1 de junio de 2012

Nombres o no me nombres

Hay un miedo o animadversión generalizada de poner nombre a todo lo que está más allá de nosotros, a lo sobrehumano, a lo espiritual, a lo sagrado.

Existen los descreídos, los que afirman que no hay nada ni antes ni después de uno mismo, del individuo y están esperando que se lo demuestren para rebatirlo. El argumento generalizado es “Si hubiera algo por encima de nosotros, no permitiría un mundo así”. Tócate un pie. Claro, que según esta lúcida teoría las personas no tienen ninguna responsabilidad, y si hicieran algo mal o equivocado, vendría un dios
paternalista a decirnos: “Malo, malo, culo, culo”,  y como la estamos cagando con todo el equipo y no se nos aparece nadie, no existe.

El problema de las personas que se posicionan ahí, no es que no crean; esa es la consecuencia, la defensa que se ponen para ocultar el resentimiento y la pena que sienten porque ha habido otras personas que les han roto por dentro. Es decir, que si hay personas que les destrozan y hay impunidad ¿dónde está dios? Así que ese “título” de dios, se lo otorgan a sus verdugos, con un poder que no les corresponde.

Hay otro grupo de personas que viven la espiritualidad desde emociones como el temor, la culpa, la condena, etc. esperando que en un futuro, más allá de esta vida sean liberados y puedan empezar a vivir, porque lo bueno vendrá después. Paradójico. Sin embargo, la tradición de las empresas religiosas es lo que han colocado con mentiras y amenazas hasta que nos lo hemos creído. Para ellos es el dios del castigo y del premio, del pecado y la confesión, del abuso y el sometimiento. Todas las interpretaciones que se hacen están llenas de contradicciones, pero tragamos con todo ello. Se habla de amor como pero sin predicar con el ejemplo, de igualdad sin que las mujeres entren en ese paquete, de bondad de escaparate bajo vigilancia, y así con todo.   

Por fin, está el grupo mixto, que no se atreve ni siquiera a posicionarse a favor o en contra de su existencia: “Bueno, esto, algo habrá, pero no sé qué…”. Hay conciencia sobre una verdad y mucho miedo a ser catalogado como borregos o colgados. Por eso no se le pone nombre: “Creo en…” Así que la frase se termina con “algo”. Resumen de la idea: “Creo en algo”. Si no tenemos claro que nombre ponerle, lo buscamos, lo que nos haga sentir bien, lo que suponga amor puro, verdad, bondad, porque esos son los valores que ese “algo” que nos ha creado nos ha transferido. Si es por falta de conexión o por falta de decisión, sólo lo sabe cada uno. Lo que está claro es que permitirnos, por agradecimiento y respeto profundo, darle un nombre es un acto de reconocimiento sobre quiénes somos.

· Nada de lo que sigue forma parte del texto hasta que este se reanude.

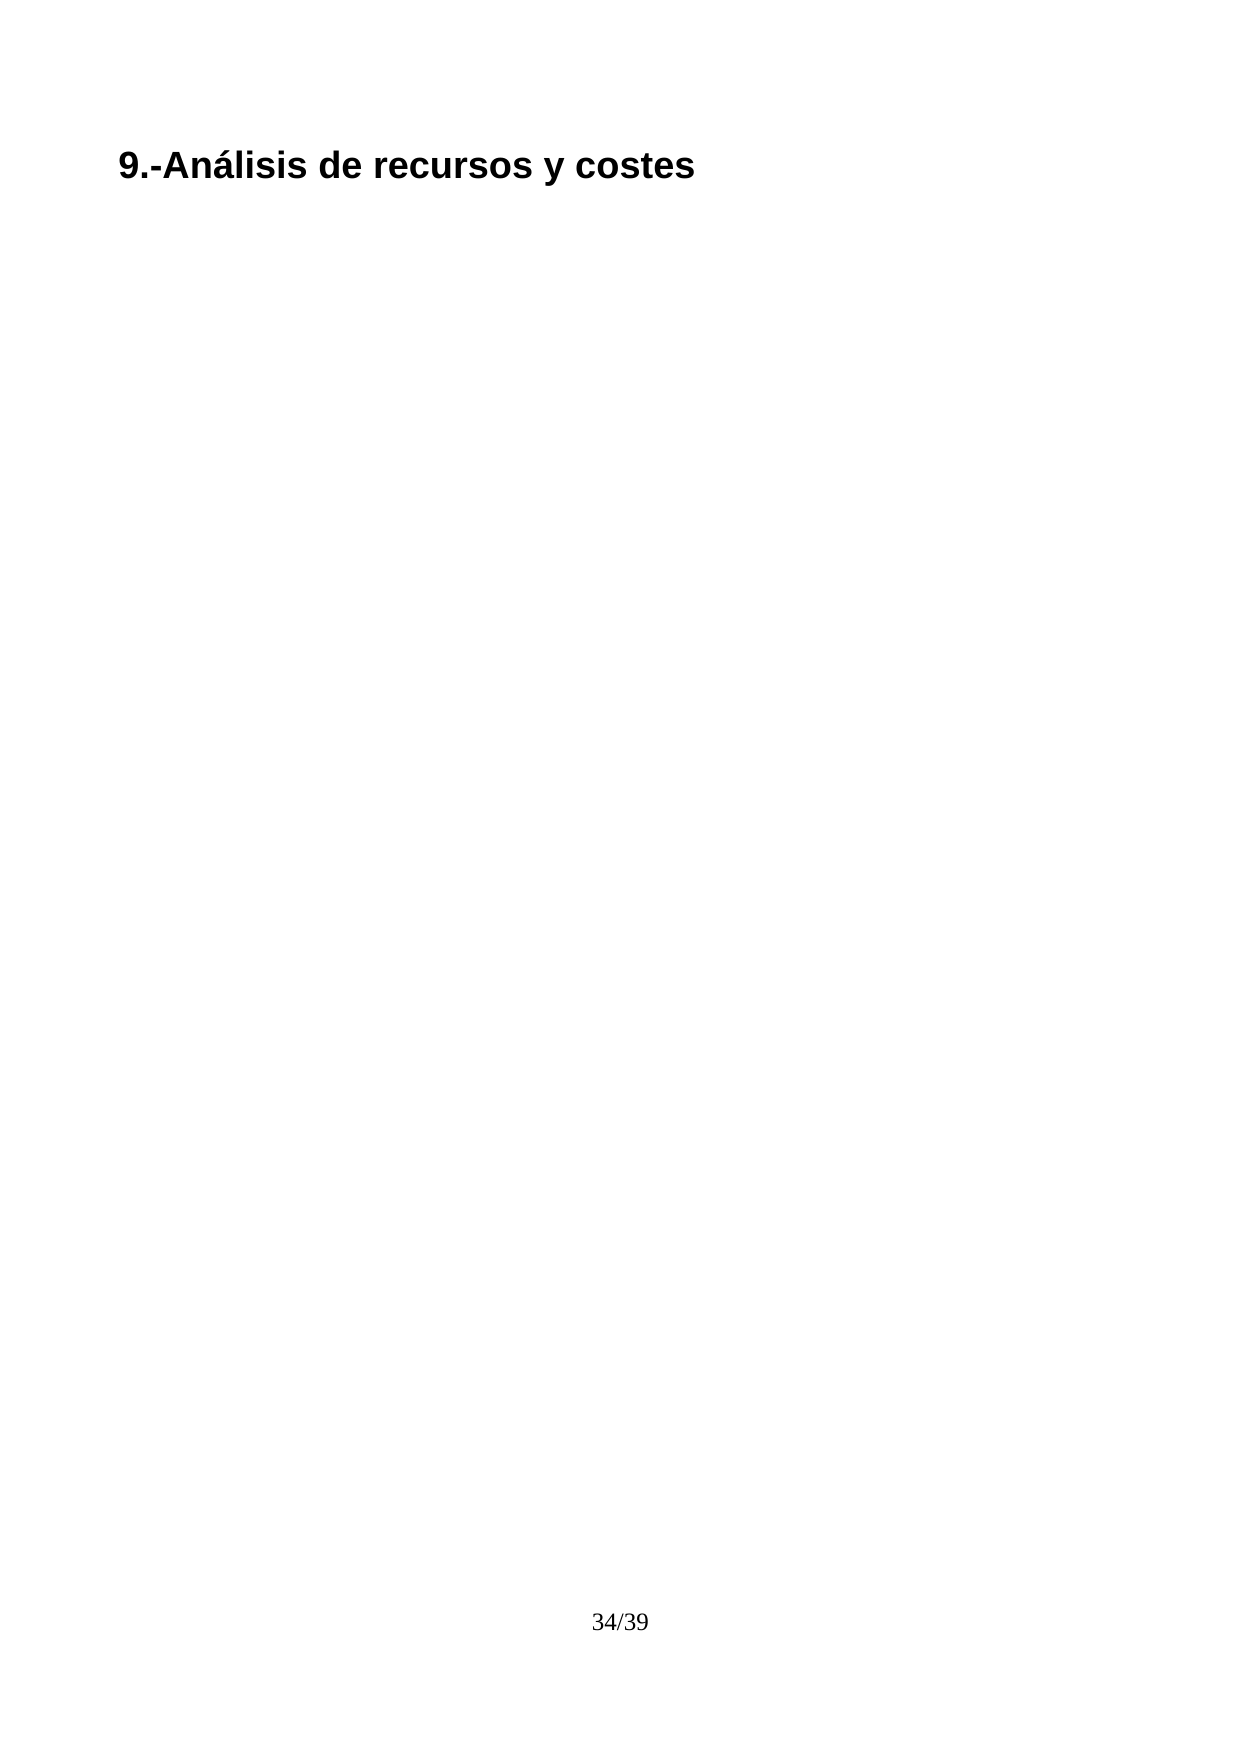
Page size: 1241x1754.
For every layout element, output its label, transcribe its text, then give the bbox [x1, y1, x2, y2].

subtitle 9.-Análisis de recursos y costes [118, 143, 1122, 187]
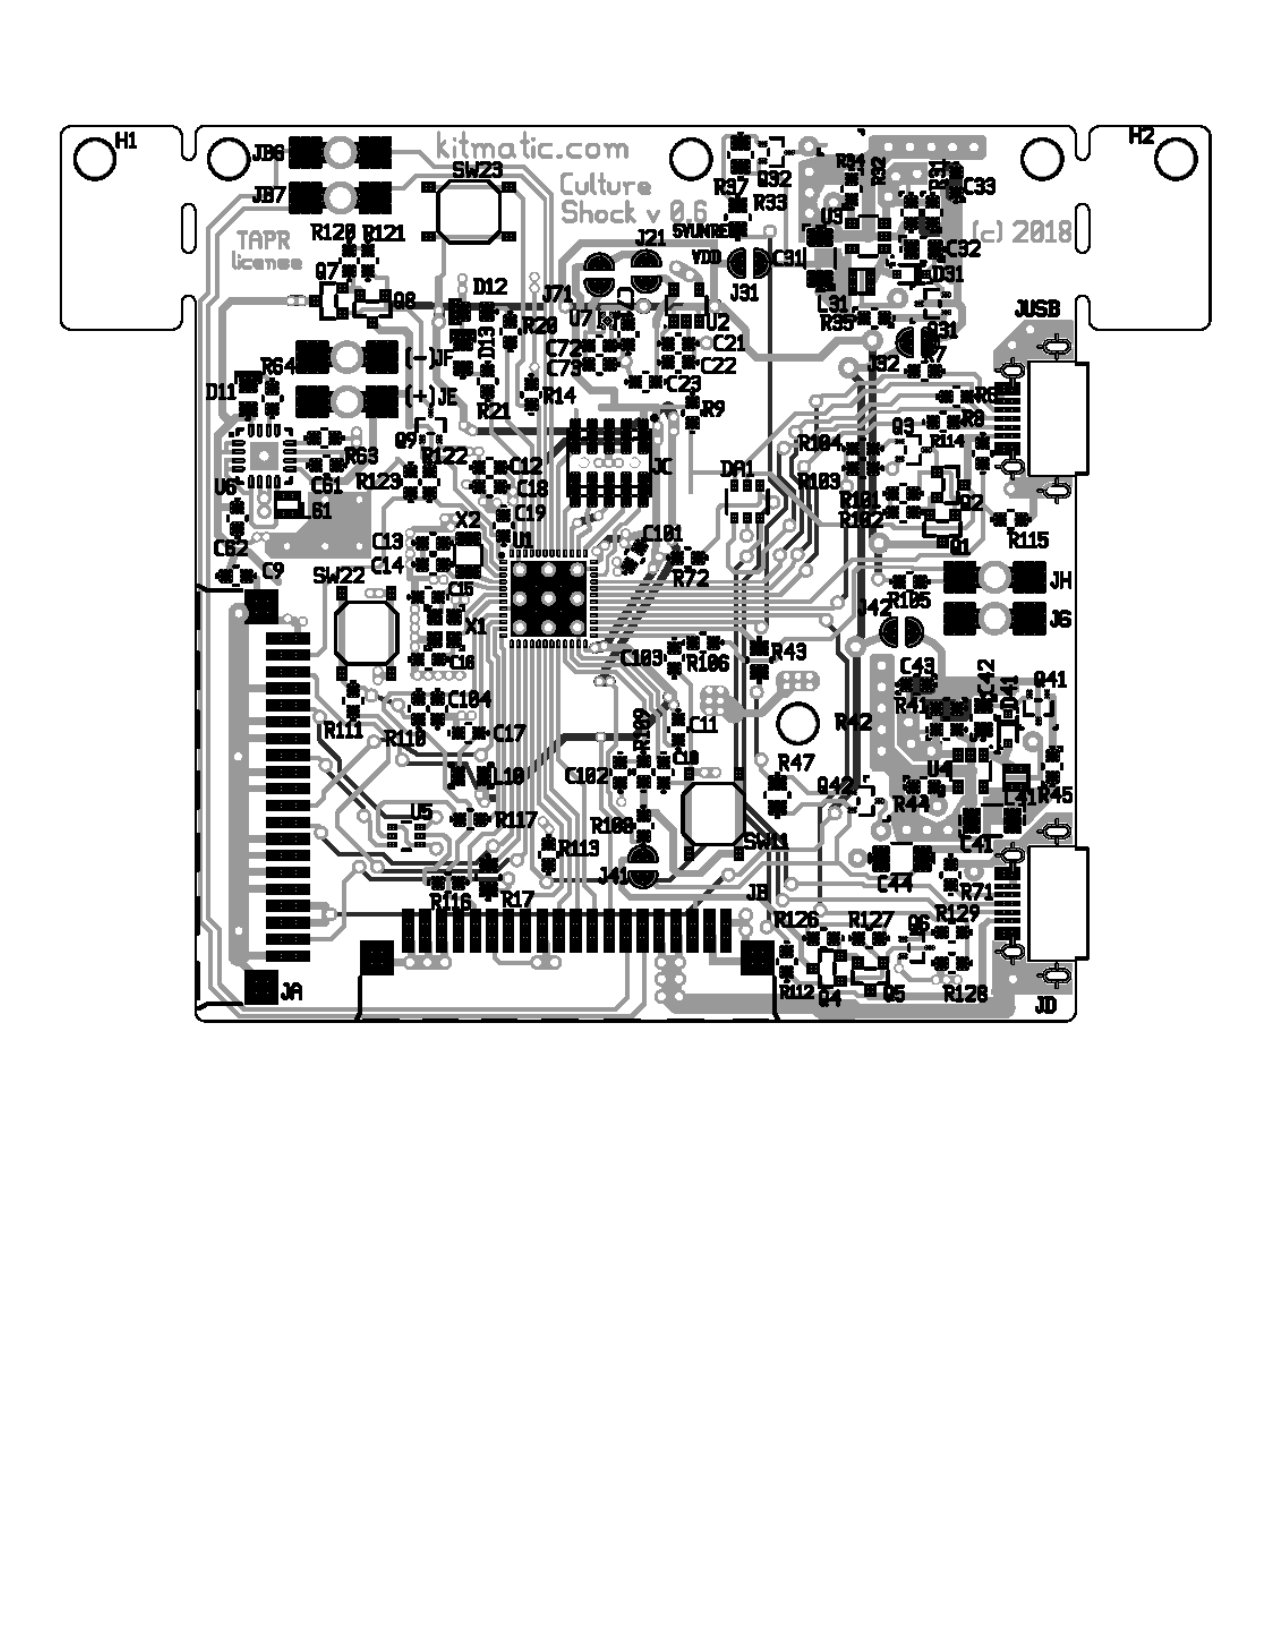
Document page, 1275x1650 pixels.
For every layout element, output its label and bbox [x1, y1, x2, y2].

picture [45, 100, 1238, 1048]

Hablar de Dios, Vida, Creador, Creadora, Creación, Gran Misterio, etc. es dar el paso en un camino espiritual. Parece de niños, pero cuando algo no tiene nombre es como si no existiera. De hecho es una necesidad básica del ser humano.

Limitarnos a un cuerpo es perdernos todas las posibilidades del alma, de la conciencia, de la bondad (cada uno que lo llame como lo sienta). Y quedarnos exclusivamente funcionando con la mente que no tiene todas las posibilidades puesto que existen límites en ella que sólo la conciencia puede abarcar.

El alma es lo que nos hace grandes de verdad y hace de nexo entre el mundo espiritual y nuestro humano, nuestro cuerpo. Utilicemos el lenguaje para rebelarnos, para recuperar lo que es nuestro y nos pertenece. Todos los significados manipulados que han buscado polucionar lo puro no lo han conseguido y no van a poder hacerlo. 

1 comentario:

  1. Muy bueno. Cuántos de los que se declaran ateos buscan en verdad pelearse con los que sí creen más allá de sentirse cómodos con sus (no) creencias... Lorena.